Most importantly of note, Carter is now sleeping blissfully in a Big Boy Bed. That transition occurred on Sunday and although I knew in my heart of Mom-hearts that C was ready, I didn't once take into account that I may not be.
Oh my tugged and happy heartstrings!
However, I digress. I return later this week to write about that Transition. For now, I'm checking in to share a Situation that I only previously thought to be a myth in Toddlerdom.
The Un-Diapered Naked Toddler Mile.
Let's recall the first occurrence, shall we? Early last week, The Husband had just arrived home from work, The Toddler greeting him at the front door clad only in his usual post-dinner-diaper-change attire of a t-shirt and Pampers Cruiser Size 6.
After the routine hug and kiss, Carter is off and running about the first floor as The Husband and I catch up while standing in the kitchen. Suddenly, my Mom-Radar perks as the house becomes eerily silent. Before I can leave my relaxed post at the counter, a completely naked Toddler comes careening down the foyer hallway, straight into the kitchen.
Looking pleased as pie with his new, shall we say, freedom.
The Husband and I take one look at each other and the Naked Toddler before erupting in a fit of uncontrollable laughter. I quickly scoop up Mr. Uninhibited and carry him into the living room to retrieve his bottoms.
That's when I see it.
The Impervious Wee-Wee Puddle right smack in the middle of my beautiful quatrefoil rug. Just inches away from the happily discarded Pampers Cruiser Size 6.
"Umm, honey? Our child peed on the floor."
Just when I thought I had this Mom-Of-Boys-Thing down, my child goes and pees on the floor.

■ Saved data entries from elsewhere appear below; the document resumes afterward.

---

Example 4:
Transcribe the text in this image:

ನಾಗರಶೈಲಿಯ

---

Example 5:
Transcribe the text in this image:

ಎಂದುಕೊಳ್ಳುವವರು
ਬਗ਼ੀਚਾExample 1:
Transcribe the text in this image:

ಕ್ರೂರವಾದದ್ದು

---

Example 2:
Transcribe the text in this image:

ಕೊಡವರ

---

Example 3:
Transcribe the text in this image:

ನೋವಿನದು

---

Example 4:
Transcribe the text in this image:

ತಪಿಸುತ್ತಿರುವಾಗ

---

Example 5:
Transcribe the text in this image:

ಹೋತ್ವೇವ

And Loyals? There's a reason I referenced The First Occurrence. You see, it has happened two more times since then. The Un-Diapering followed by the Naked Mile culminating in The Peeing On The Floor.

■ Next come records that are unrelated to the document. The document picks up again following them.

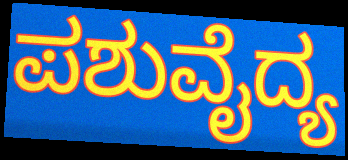
ಪಶುವೈದ್ಯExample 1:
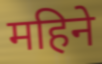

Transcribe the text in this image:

महिने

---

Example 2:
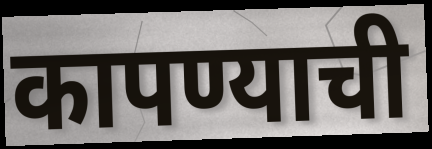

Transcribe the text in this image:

Oh dear, me. I truly believe God knew what he was doing when he gave me a son and further more what he was doing when he blessed us with another Little Weenie to cultivate. I cannot french braid for the life of me and I'm terrible at painting nails, so it seems only fitting that I am a Mom Of Boys.
But Peeing On Things? I'm so not ready for this. Could someone please pass the duct tape?